> [TEXT SEGMENT]:
A prolific columnist as well, he has published articles on the distortions in economy, including the acclaimed ‘The hollowness of a $5-trillion economy’ in The Tribune. The book adds to a slim collection by a few intrepid ex-bureaucrats, led by former Finance Secretary Subhash Chandra Garg’s dripping-in-caustic-realism ‘We Also Make Policy’, that parts the curtains on the tightly-controlled policy formulation in the Modi era.
Not as granular as Garg’s book perhaps because Mohanty’s policy formulating spell lasted one year of the Modi government, yet, the sweep is wider and criticism is rarely held back. Mohanty objectively dissects the GST structure, banking and MSMEs, and state finances, to predict that far from being an Asian Tiger, the economy could be heading for a sustained slowdown. This prediction on the basis of detailed analyses of Central and state finances, and tax buoyancy, came well before the government recently admitted to weakening economic growth.
The jacket bills the book as provocative, iconoclastic and irreverent. That would be straitjacketing of what is a wide sweep of policy and implementation problems seen candidly and even-handedly through the lenses of a former policymaker. It also helps the reader look beyond the cascade of statistics that are the only window to policy-making at every level. Mohanty kicks off with an explanation on how crony capitalists, who typically acquire public assets and resources at suboptimal value, weaken the state’s capacity to lessen inequality, in turn leading to societal issues that need yet another framework for redressal.
Observing the government from close hand, he feels style has become content and “triumphalism is the style so everyone in the system learns to work on low hanging fruits... the system doesn’t have many who can differ with authority. In essence, no system prevails and only a compliant servitor occupies power”.
“There is no reprieve from the sinking feeling,” he notes, while trying to understand the economic mess, one of which is agriculture, where Mohanty pulls up the Centre for crowbarring the now-aborted farm laws through “stealth, lack of discussion and audacity without an alternative system”. But he feels the laws were sound and feels the Modi government only missed out the context of deliberation, consultation and the give-and-take for any policy to succeed. It is this non-ideological approach that gives credibility to his perception about the tanking quality of civil service recruits, or the need to end the absorption of ad hoc teachers as permanent faculty members in universities.
His account about the garbling of the GST structure is lucid, but an ordinary reader sometimes stumbles into an overload of didactic prose or motherhood and apple pie type of solutions to legacy problems in health, education and agriculture. One also wished for updating of some of the articles that are over three years old. Yet, this is a refreshing departure from hagiographic books that chronicle India’s trajectory as “aspiring”, “transforming” and “new”.

> [EXERCISE DATA]:

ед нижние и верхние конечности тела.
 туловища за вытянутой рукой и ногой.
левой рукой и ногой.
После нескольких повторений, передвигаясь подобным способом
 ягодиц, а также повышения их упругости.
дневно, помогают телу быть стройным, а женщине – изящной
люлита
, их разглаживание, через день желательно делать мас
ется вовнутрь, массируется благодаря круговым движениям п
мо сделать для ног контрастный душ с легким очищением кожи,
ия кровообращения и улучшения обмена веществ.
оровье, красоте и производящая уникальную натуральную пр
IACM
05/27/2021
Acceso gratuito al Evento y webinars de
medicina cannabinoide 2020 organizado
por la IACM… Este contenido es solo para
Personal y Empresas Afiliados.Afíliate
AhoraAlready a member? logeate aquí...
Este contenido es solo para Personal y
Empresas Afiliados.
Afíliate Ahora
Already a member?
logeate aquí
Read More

> [USING THE INFORMATION]:
• A. List every adjective that, according to the book review, the jacket uses to describe the book.
• B. Write out the stretch of the book review from "Not as granular" through "weakening economic growth.", word for word.

> [EXPECTED RESULTS]:
• A. provocative, iconoclastic, irreverent

• B.
Not as granular as Garg’s book perhaps because Mohanty’s policy formulating spell lasted one year of the Modi government, yet, the sweep is wider and criticism is rarely held back. Mohanty objectively dissects the GST structure, banking and MSMEs, and state finances, to predict that far from being an Asian Tiger, the economy could be heading for a sustained slowdown. This prediction on the basis of detailed analyses of Central and state finances, and tax buoyancy, came well before the government recently admitted to weakening economic growth.